First and immediate aid to those in need – that has been Tobiáš Luft’s motivation for several years. As a volunteer, he helped out during Covid and then in war-torn Ukraine. The first-year full-time student of Emergency Medicine at the UP Faculty of Health Sciences has recently received the Royal Rangers Emergency Medical Service Award for his outstanding volunteer work.
“Since I was a kid, I’ve been in the Royal Rangers, which is an international children’s organisation similar to the Boy Scouts. One of the branches near Mariánské Lázně focuses on medical work. It is a private emergency medical service that combines volunteer work, mountain rescue, and commercial activities. As time went on, I attended training courses where I practised extended first aid as well as diving and climbing,” said Tobiáš Luft about his beginnings.
The Příbram native took a stab at rescue three years ago, when the world was struck by the Covid-19 pandemic. “The staff in our centre fell ill, so volunteers had to lend a hand, too. We helped as assistants with the disabled and immobile, and we also went to people who asked for our help,” said Luft, who volunteered during secondary school.

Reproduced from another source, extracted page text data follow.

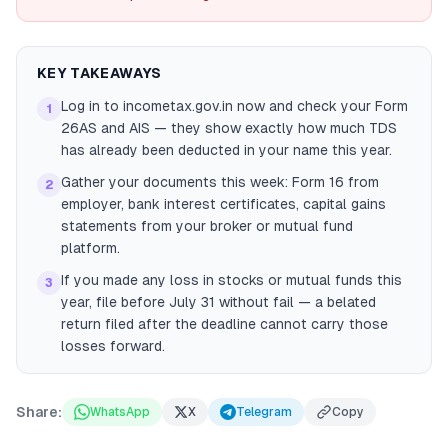
KEY TAKEAWAYS
Log in to incometax.gov.in now and check your Form
1
26AS and AIS — they show exactly how much TDS
has already been deducted in your name this year.
Gather your documents this week: Form 16 from
2
employer, bank interest certificates, capital gains
statements from your broker or mutual fund
platform.
If you made any loss in stocks or mutual funds this
3
year, file before July 31 without fail — a belated
return filed after the deadline cannot carry those
losses forward.
Share:
WhatsApp
X
Telegram
Copy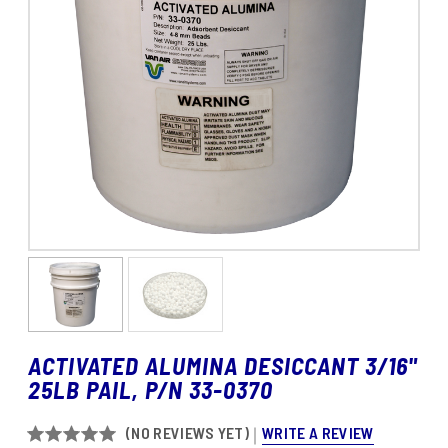
ACTIVATED ALUMINA DESICCANT 3/16"
25LB PAIL, P/N 33-0370
WRITE A REVIEW
(NO REVIEWS YET)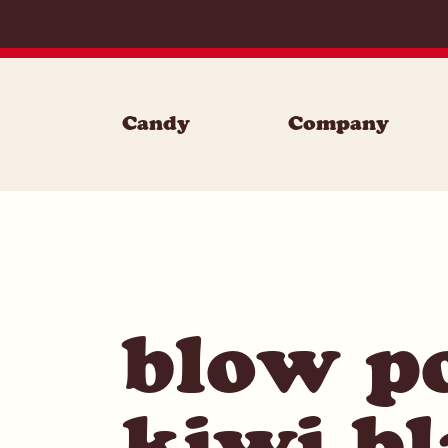
Skip to content
Candy
Company
blow p
kiwi bl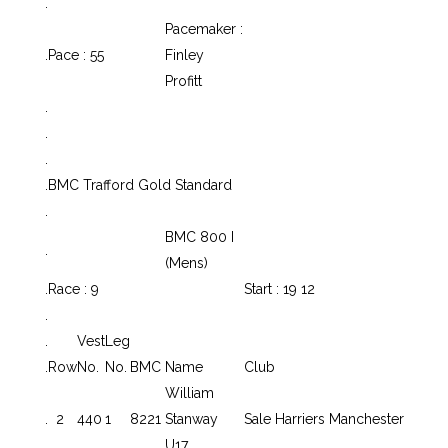
.
Pacemaker :
.
Pace : 55
Finley
Profitt
.
.
.
.
BMC Trafford Gold Standard
.
BMC 800 I
.
(Mens)
.
Race : 9
Start : 19 12
.
.
Vest
Leg
.
Row
No.
No.
BMC
Name
Club
William
.
2
440
1
8221
Stanway
Sale Harriers Manchester
U17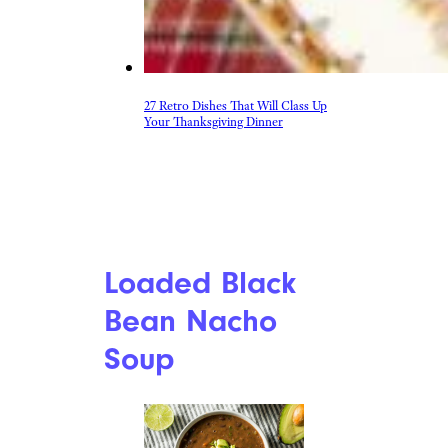
27 Retro Dishes That Will Class Up
Your Thanksgiving Dinner
Loaded Black
Bean Nacho
Soup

As a volunteer, he has also experienced the war in Ukraine first-hand. He took part in three missions to evacuate families with disabled, sick, and injured children and elderly people. He also helped evacuate soldiers and civilians from zones a few kilometres away from the frontline, transporting them to nearby hospitals. He visited the cities of Lvov and Bakhmut, where he was welcomed by other Czech volunteers. “It was nice to see how many of our volunteers are helping in Ukraine. The interaction with the locals was also encouraging. However, I’ve also experienced some difficult moments. The worst was seeing dead bodies. Also, we were targeted by the occupation forces. When you drive a car with a medical cross on the roof and find yourself under artillery fire... it’s definitely not a pleasant experience,” summarised Luft.

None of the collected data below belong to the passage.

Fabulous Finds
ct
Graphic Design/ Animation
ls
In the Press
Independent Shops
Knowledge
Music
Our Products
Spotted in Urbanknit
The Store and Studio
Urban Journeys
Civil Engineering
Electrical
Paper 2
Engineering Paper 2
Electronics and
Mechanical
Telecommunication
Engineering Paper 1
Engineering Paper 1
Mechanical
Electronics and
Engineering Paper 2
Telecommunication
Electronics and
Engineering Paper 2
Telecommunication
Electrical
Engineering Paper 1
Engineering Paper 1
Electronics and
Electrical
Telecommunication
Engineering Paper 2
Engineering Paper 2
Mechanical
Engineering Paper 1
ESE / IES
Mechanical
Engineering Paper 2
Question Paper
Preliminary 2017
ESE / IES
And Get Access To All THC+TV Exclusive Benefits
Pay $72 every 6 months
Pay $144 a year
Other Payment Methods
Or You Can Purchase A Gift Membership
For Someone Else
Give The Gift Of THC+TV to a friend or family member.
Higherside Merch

In March, he was awarded in Karlovy Vary for his help in Ukraine. “The biggest reward is the feedback from the people we helped. But I do appreciate the Royal Rangers award. It’s an acknowledgement that what I am doing is really helpful.”

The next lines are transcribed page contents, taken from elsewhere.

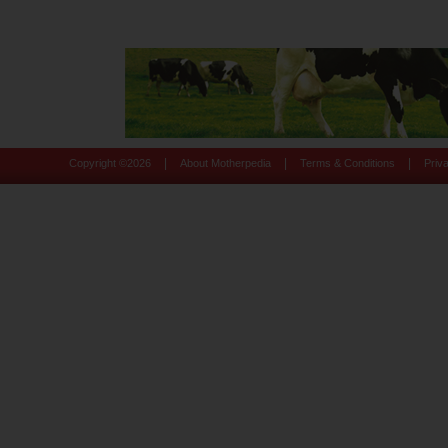
|
|
|
Copyright ©
2026
About Motherpedia
Terms & Conditions
Priv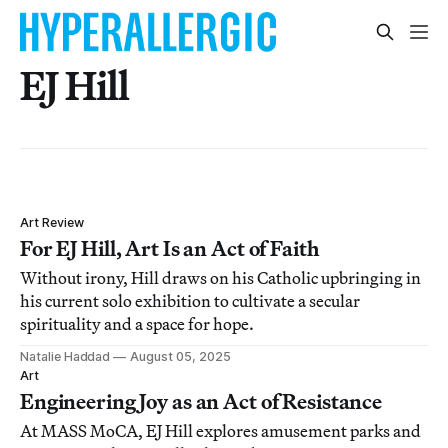
EJ Hill
Art Review
For EJ Hill, Art Is an Act of Faith
Without irony, Hill draws on his Catholic upbringing in
his current solo exhibition to cultivate a secular
spirituality and a space for hope.
Natalie Haddad
August 05, 2025
Art
Engineering Joy as an Act of Resistance
At MASS MoCA, EJ Hill explores amusement parks and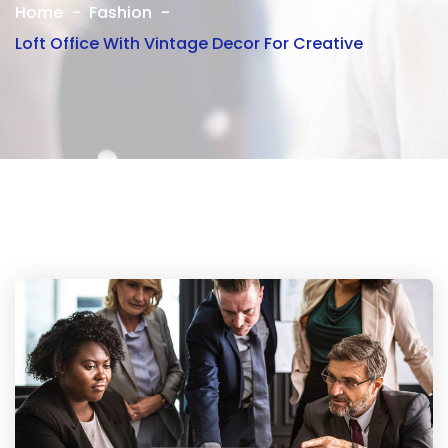
Home
Fashion
Loft Office With Vintage Decor For Creative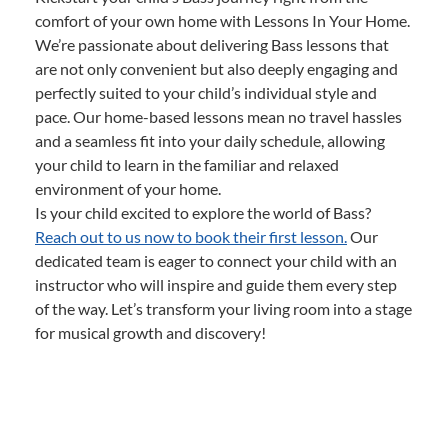
comfort of your own home with Lessons In Your Home.
We’re passionate about delivering Bass lessons that
are not only convenient but also deeply engaging and
perfectly suited to your child’s individual style and
pace. Our home-based lessons mean no travel hassles
and a seamless fit into your daily schedule, allowing
your child to learn in the familiar and relaxed
environment of your home.
Is your child excited to explore the world of Bass?
Reach out to us now to book their first lesson.
Our
dedicated team is eager to connect your child with an
instructor who will inspire and guide them every step
of the way. Let’s transform your living room into a stage
for musical growth and discovery!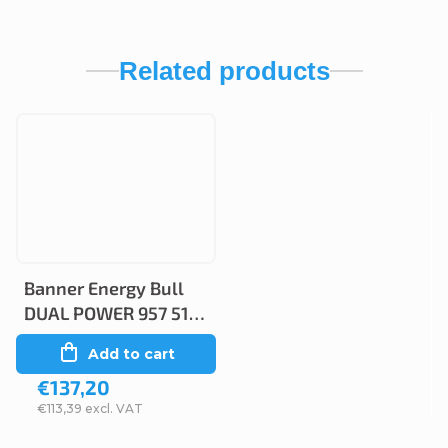
Related products
Banner Energy Bull
DUAL POWER 957 51,
100Ah, 12V (95751)
Add to cart
€137,20
€113,39 excl. VAT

He found out about the Department of Emergency Medicine and Intensive Care at the UP Faculty of Health Sciences from a friend of his – a medical faculty student. And when job opportunities abroad didn’t work out for him, he decided to give university studies a try. After graduation, he would like to work as a paramedic in the civilian or military sector. “I know for sure that I want to keep helping those in need,” emphasised Luft.
“On behalf of the Department of Emergency Medicine and Intensive Care, I want to say that we are proud to have students like Tobiáš Luft. Through his volunteer work, he is fulfilling the mission of the field of emergency medicine that he has chosen for his studies. Congratulations to him! I really appreciate the fact that we have such students at our department,” said department head Marinella Danosová.